> _TASK_:
For the records below, print the lines from the line with "0.910000 3.245000 ;" through the line with "2.655000 2.335000 ;" exactly as written; include both end lines and exclude the rest.
═════ AVAILABLE DATA ═════
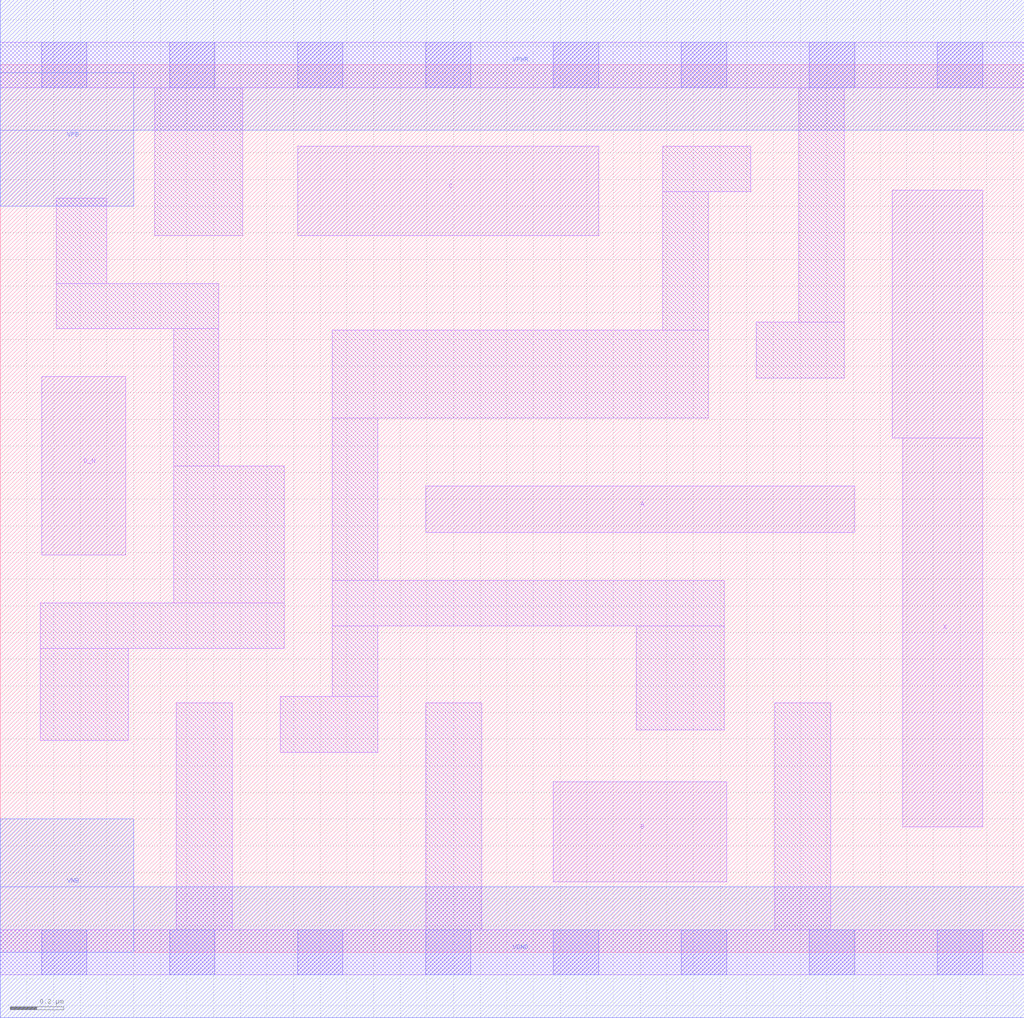
<source format=lef>
# Copyright 2020 The SkyWater PDK Authors
#
# Licensed under the Apache License, Version 2.0 (the "License");
# you may not use this file except in compliance with the License.
# You may obtain a copy of the License at
#
#     https://www.apache.org/licenses/LICENSE-2.0
#
# Unless required by applicable law or agreed to in writing, software
# distributed under the License is distributed on an "AS IS" BASIS,
# WITHOUT WARRANTIES OR CONDITIONS OF ANY KIND, either express or implied.
# See the License for the specific language governing permissions and
# limitations under the License.
#
# SPDX-License-Identifier: Apache-2.0

VERSION 5.5 ;
NAMESCASESENSITIVE ON ;
BUSBITCHARS "[]" ;
DIVIDERCHAR "/" ;
MACRO sky130_fd_sc_lp__or4b_m
  CLASS CORE ;
  SOURCE USER ;
  ORIGIN  0.000000  0.000000 ;
  SIZE  3.840000 BY  3.330000 ;
  SYMMETRY X Y R90 ;
  SITE unit ;
  PIN A
    ANTENNAGATEAREA  0.126000 ;
    DIRECTION INPUT ;
    USE SIGNAL ;
    PORT
      LAYER li1 ;
        RECT 1.595000 1.575000 3.205000 1.750000 ;
    END
  END A
  PIN B
    ANTENNAGATEAREA  0.126000 ;
    DIRECTION INPUT ;
    USE SIGNAL ;
    PORT
      LAYER li1 ;
        RECT 2.075000 0.265000 2.725000 0.640000 ;
    END
  END B
  PIN C
    ANTENNAGATEAREA  0.126000 ;
    DIRECTION INPUT ;
    USE SIGNAL ;
    PORT
      LAYER li1 ;
        RECT 1.115000 2.690000 2.245000 3.025000 ;
    END
  END C
  PIN D_N
    ANTENNAGATEAREA  0.126000 ;
    DIRECTION INPUT ;
    USE SIGNAL ;
    PORT
      LAYER li1 ;
        RECT 0.155000 1.490000 0.470000 2.160000 ;
    END
  END D_N
  PIN X
    ANTENNADIFFAREA  0.222600 ;
    DIRECTION OUTPUT ;
    USE SIGNAL ;
    PORT
      LAYER li1 ;
        RECT 3.345000 1.930000 3.685000 2.860000 ;
        RECT 3.385000 0.470000 3.685000 1.930000 ;
    END
  END X
  PIN VGND
    DIRECTION INOUT ;
    USE GROUND ;
    PORT
      LAYER met1 ;
        RECT 0.000000 -0.245000 3.840000 0.245000 ;
    END
  END VGND
  PIN VNB
    DIRECTION INOUT ;
    USE GROUND ;
    PORT
      LAYER met1 ;
        RECT 0.000000 0.000000 0.500000 0.500000 ;
    END
  END VNB
  PIN VPB
    DIRECTION INOUT ;
    USE POWER ;
    PORT
      LAYER met1 ;
        RECT 0.000000 2.800000 0.500000 3.300000 ;
    END
  END VPB
  PIN VPWR
    DIRECTION INOUT ;
    USE POWER ;
    PORT
      LAYER met1 ;
        RECT 0.000000 3.085000 3.840000 3.575000 ;
    END
  END VPWR
  OBS
    LAYER li1 ;
      RECT 0.000000 -0.085000 3.840000 0.085000 ;
      RECT 0.000000  3.245000 3.840000 3.415000 ;
      RECT 0.150000  0.795000 0.480000 1.140000 ;
      RECT 0.150000  1.140000 1.065000 1.310000 ;
      RECT 0.210000  2.340000 0.820000 2.510000 ;
      RECT 0.210000  2.510000 0.400000 2.830000 ;
      RECT 0.580000  2.690000 0.910000 3.245000 ;
      RECT 0.650000  1.310000 1.065000 1.825000 ;
      RECT 0.650000  1.825000 0.820000 2.340000 ;
      RECT 0.660000  0.085000 0.870000 0.935000 ;
      RECT 1.050000  0.750000 1.415000 0.960000 ;
      RECT 1.245000  0.960000 1.415000 1.225000 ;
      RECT 1.245000  1.225000 2.715000 1.395000 ;
      RECT 1.245000  1.395000 1.415000 2.005000 ;
      RECT 1.245000  2.005000 2.655000 2.335000 ;
      RECT 1.595000  0.085000 1.805000 0.935000 ;
      RECT 2.385000  0.835000 2.715000 1.225000 ;
      RECT 2.485000  2.335000 2.655000 2.855000 ;
      RECT 2.485000  2.855000 2.815000 3.025000 ;
      RECT 2.835000  2.155000 3.165000 2.365000 ;
      RECT 2.905000  0.085000 3.115000 0.935000 ;
      RECT 2.995000  2.365000 3.165000 3.245000 ;
    LAYER mcon ;
      RECT 0.155000 -0.085000 0.325000 0.085000 ;
      RECT 0.155000  3.245000 0.325000 3.415000 ;
      RECT 0.635000 -0.085000 0.805000 0.085000 ;
      RECT 0.635000  3.245000 0.805000 3.415000 ;
      RECT 1.115000 -0.085000 1.285000 0.085000 ;
      RECT 1.115000  3.245000 1.285000 3.415000 ;
      RECT 1.595000 -0.085000 1.765000 0.085000 ;
      RECT 1.595000  3.245000 1.765000 3.415000 ;
      RECT 2.075000 -0.085000 2.245000 0.085000 ;
      RECT 2.075000  3.245000 2.245000 3.415000 ;
      RECT 2.555000 -0.085000 2.725000 0.085000 ;
      RECT 2.555000  3.245000 2.725000 3.415000 ;
      RECT 3.035000 -0.085000 3.205000 0.085000 ;
      RECT 3.035000  3.245000 3.205000 3.415000 ;
      RECT 3.515000 -0.085000 3.685000 0.085000 ;
      RECT 3.515000  3.245000 3.685000 3.415000 ;
  END
END sky130_fd_sc_lp__or4b_m
END LIBRARY

</source>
═════
> _ANSWER TO THIS TASK_:
      RECT 0.580000  2.690000 0.910000 3.245000 ;
      RECT 0.650000  1.310000 1.065000 1.825000 ;
      RECT 0.650000  1.825000 0.820000 2.340000 ;
      RECT 0.660000  0.085000 0.870000 0.935000 ;
      RECT 1.050000  0.750000 1.415000 0.960000 ;
      RECT 1.245000  0.960000 1.415000 1.225000 ;
      RECT 1.245000  1.225000 2.715000 1.395000 ;
      RECT 1.245000  1.395000 1.415000 2.005000 ;
      RECT 1.245000  2.005000 2.655000 2.335000 ;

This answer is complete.